Imagine making the school run or taking a trip to the park in one of these beauties. No parking tickets, no gas stops. Christiania bikes (named after that area of Copenhagen) are a favourite among families in Copenhagen, with 25% of families with two or more children using this mode of transport to propel their family around the city.
These bikes can carry up to four children and are often decked out with stickers, sun shades, and oversize bells. They are easy to manoeuvre and can be seen rolling through the streets with passengers or other cargo at all times of the day.
— Matt in Copenhagen
So, a friend sent me a picture of an orange bike bridge here in Copenhagen (see the article below) and it really captured my imagination – not only the fact that a government would boldly fund a bridge over water just for bikes, but that they would make it so obvious by painting it bright orange!
Affectionately known as “The Orange Snake” the bridge links one side of Copenhagen with another. It is well used as there is a large shopping mall on one side. The bridge was built because this area was such a popular bike route and locals had to walk their bikes up steps. The orange snake winds it’s way through the shopping centre and looks great.
Here’s a great article from The Guardian on the subject: Why can’t all cities have bike bridges like Copenhagen’s new Cycle Snake?
Okay, so have you ever biked along those bike lanes in Hamilton that are about 2 feet wide and then suddenly come to an end? Then you have to suddenly compete with cars in the right hand lane as both rider and driver are confused about who should occupy the road.

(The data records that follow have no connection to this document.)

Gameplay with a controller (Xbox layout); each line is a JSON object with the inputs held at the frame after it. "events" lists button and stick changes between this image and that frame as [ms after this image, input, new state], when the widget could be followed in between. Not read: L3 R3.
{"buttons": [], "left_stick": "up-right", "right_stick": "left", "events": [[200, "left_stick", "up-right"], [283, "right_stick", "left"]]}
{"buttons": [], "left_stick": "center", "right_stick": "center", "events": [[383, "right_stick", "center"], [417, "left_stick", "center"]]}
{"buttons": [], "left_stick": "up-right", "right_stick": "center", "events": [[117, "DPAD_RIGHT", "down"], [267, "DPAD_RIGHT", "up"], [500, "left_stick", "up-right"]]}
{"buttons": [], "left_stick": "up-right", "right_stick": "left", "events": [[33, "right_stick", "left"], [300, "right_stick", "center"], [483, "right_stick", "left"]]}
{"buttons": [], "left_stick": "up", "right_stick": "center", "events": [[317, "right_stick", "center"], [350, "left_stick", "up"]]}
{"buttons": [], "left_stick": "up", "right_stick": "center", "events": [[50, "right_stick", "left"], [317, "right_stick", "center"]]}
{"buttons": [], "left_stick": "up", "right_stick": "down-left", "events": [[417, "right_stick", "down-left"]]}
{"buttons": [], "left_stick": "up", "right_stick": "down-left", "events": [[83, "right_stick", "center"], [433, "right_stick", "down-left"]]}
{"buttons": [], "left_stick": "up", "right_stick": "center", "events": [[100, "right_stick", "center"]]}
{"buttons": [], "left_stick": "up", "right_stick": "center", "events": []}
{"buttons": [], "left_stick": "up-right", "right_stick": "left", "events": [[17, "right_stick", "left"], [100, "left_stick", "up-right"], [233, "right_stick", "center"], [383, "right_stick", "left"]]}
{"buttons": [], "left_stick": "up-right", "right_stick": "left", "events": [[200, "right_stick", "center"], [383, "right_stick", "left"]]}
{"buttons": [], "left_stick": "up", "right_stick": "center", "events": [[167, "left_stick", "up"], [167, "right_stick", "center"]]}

No such confusion here in Copenhagen! The bike lanes here were built with intent, and cars and bikes are clearly separated. Check out these pics. No cars parked in the bike lanes and some bike lanes even have a curb or median that separates cars and bikes. Makes biking easy and safe. It is the quickest way to get around. Danes joke they can’t afford a car. They are not talking about the cost, they’re talking about the wasted time in traffic.